Other Programming Options for The Deep Learning
At this point, where I am discussing a lot about Python, it must be clarified that it is not the only option for deep learning. Deep learning subjects are always wasteful, and users always have more than one option. However, we prefer Python for a variety of reasons, and now I'd like to tell you about some other options that appear useful but are, in fact, less useful than Python. The other programming languages are:
JavaScript
Swift
Ruby
R.
C
C++
Julia
PHP
No doubt, people are showing amazing results when they combine one or more of these programming languages with deep learning, but usually, I prefer to work more with Python. It totally depends on the type of project you have or other parameters such as the algorithm, frameworks, hardware the user has, etc. to effectively choose the best programming language for deep learning. An expert always has an eye on all the parameters and then chooses the perfect way to solve the deep learning problems, no matter what the difficulty level of the language is.

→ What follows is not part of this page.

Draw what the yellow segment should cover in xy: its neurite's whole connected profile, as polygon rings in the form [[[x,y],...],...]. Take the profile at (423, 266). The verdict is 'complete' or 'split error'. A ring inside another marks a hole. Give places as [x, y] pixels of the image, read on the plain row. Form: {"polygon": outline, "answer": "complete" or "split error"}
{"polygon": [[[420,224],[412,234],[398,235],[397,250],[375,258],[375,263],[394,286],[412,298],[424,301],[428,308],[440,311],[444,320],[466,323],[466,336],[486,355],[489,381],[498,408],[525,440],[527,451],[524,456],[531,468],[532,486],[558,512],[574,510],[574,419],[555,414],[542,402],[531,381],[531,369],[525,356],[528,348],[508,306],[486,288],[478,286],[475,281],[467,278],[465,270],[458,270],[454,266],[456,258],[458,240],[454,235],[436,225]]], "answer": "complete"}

Hence, we have discussed a lot about the Python today. Before all this discussion, our focus was on the deep learning and its working so you amy have the idea what actually si going on. In this article, we have seen the compatibility of the Python programming language with deep learning. We knew about the parameters of the deep learning and therefore were able to understand the reason of choosing the Python for our work. Throughout this article, we have seen different reasons why we have chosen TensorFlow and related libraries for our work. It is important to notice that Python works best with the TensorFlow and Keras APIs, and therefore, from day one, we have focused on both of these. In the next lecture, you will see some more important information about deep learning, and we are moving towards the practical implementation of this information. Once we have performed the experiment, all the points will be crystal clear in your mind. So until then, learn with us and grow your knowledge.